In love and good health,
On my way to a much healthier me. My Crohn’s is staying under control, and I believe that this workout plan I have developed will help keep it there. Hopefully I will become a personal trainer this semester and help people do the same.
I am so glad that Remicade has finally worked. And for anyone out there who is not in remission, there is always hope. With time, patience, and faith, anything is possible.
In Love And Good Health
Yesterday I interviewed for Tufts School of Medicine Maine Track Early Assurance Program. If I am accepted, I will be guaranteed a spot in the class of 2018. I will be well on my way to becoming a pediatric gastroenterologist, and helping kids get through what I have been through. Its something that I am very passionate about. I cant wait to take what I have learned from this past year and use it to ease others suffering. I will be able to go home every night and know that I have made a difference.
Let’s just hope I get in so that first step can be behind me.
It’s finally here. Yesterday I was told by my doctor that I am indeed in remission. After 9 months of fighting, it feels great. I am finally myself again. No prednisone. No cramps. No setbacks. Just me.
One and a half weeks down, two and a half to go until my next remicade treatment. No problems yet and I feel great! Going for a 3 mile run in the morning with one of my fraternity brothers. Can’t wait to get back into shape.
One of the best lessons I have learned while having this disease is that exercise makes me feel so much better. Sometimes we are prevented from doing what we want so badly to do. We are stuck in the hospital, or we feel too bad to even try and walk down the street. My suggestion:
Do whatever it is that you like to do when you can. Make it something physical. Now that I am looking towards remission, I am going to get into the best shape fo my life…
Run 4 miles a day. Shoulders, back, and biceps Monday and Thursday (1 hour). Legs, chest, and triceps Tuesday and Friday (1 hour). Swimming Laps for 20 to 30 minutes Tuesday and Thursday morning.
Its hard to get going again after being kept at bay for so long. But if anyone is interested in what I am planning to do to get back into shape and gain my self confidence back, message me. I would love to talk to anyone sharing the same goal. I am also trying to eat healthier, which can be challenging for someone with Crohn’s. I would love some advice.
In Good Health and Love,
I haven’t written a post in a while. I’ve been pretty busy juggling a lot of different things in my life. So I thought it was about time to update everyone on my disease. I feel amazing.

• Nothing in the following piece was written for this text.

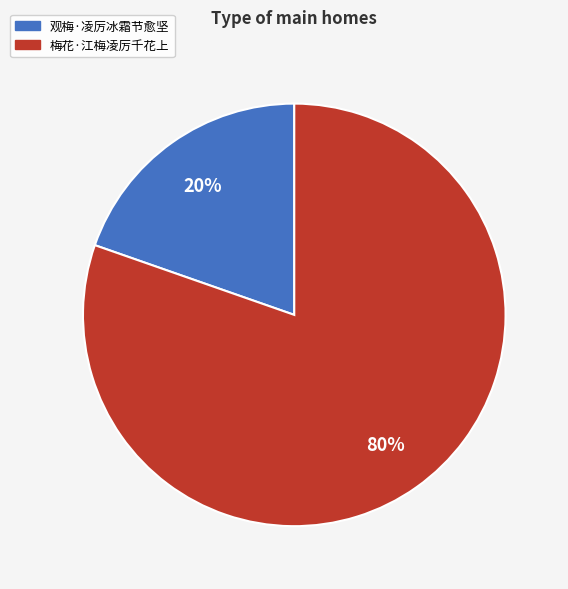

To the nearest percent, what is the average slice percentage?

50%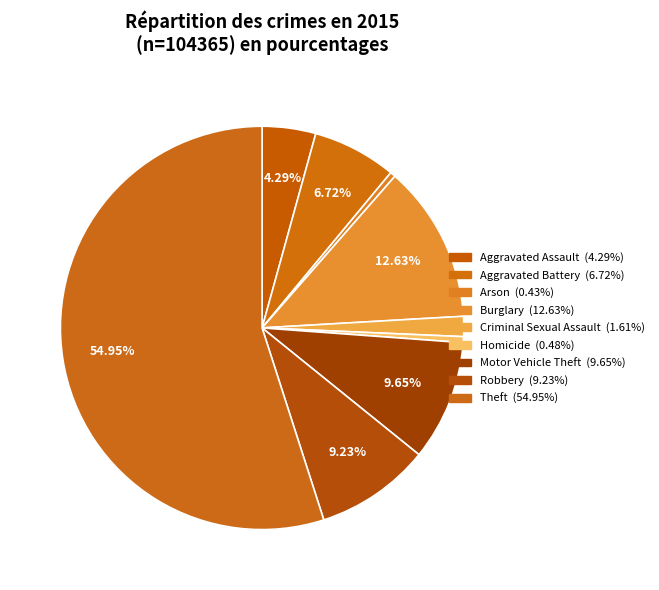

Which category has the biggest portion of the pie?

Theft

I guess amazing is a relative term that people with Crohn’s and colitis will understand. But I am recieving the highest dose of remicade every four weeks, and it is finally working. Not much wiggle room with that course of treatment, but I am finally off prednisone. I am so happy. No more steroids means I will be returning to normal fairly soon. I am going to get into the best shape of my life. No more mood swings. Just me. And it feels great.
Three weeks from now, if I have lasted four weeks without any extra help, I will most likely be declared in remission. I should probably throw some sort of party. It’s been a rough past six months, but it looks like the end is finally here. Everyone who has been a part of my life this past year has been more than helpful. And I love all of them for it. Thank you.
And to all of those still actively fighting this disease, my prayers are with you. We never stop fighting, but we get breaks. And I hope your break comes soon.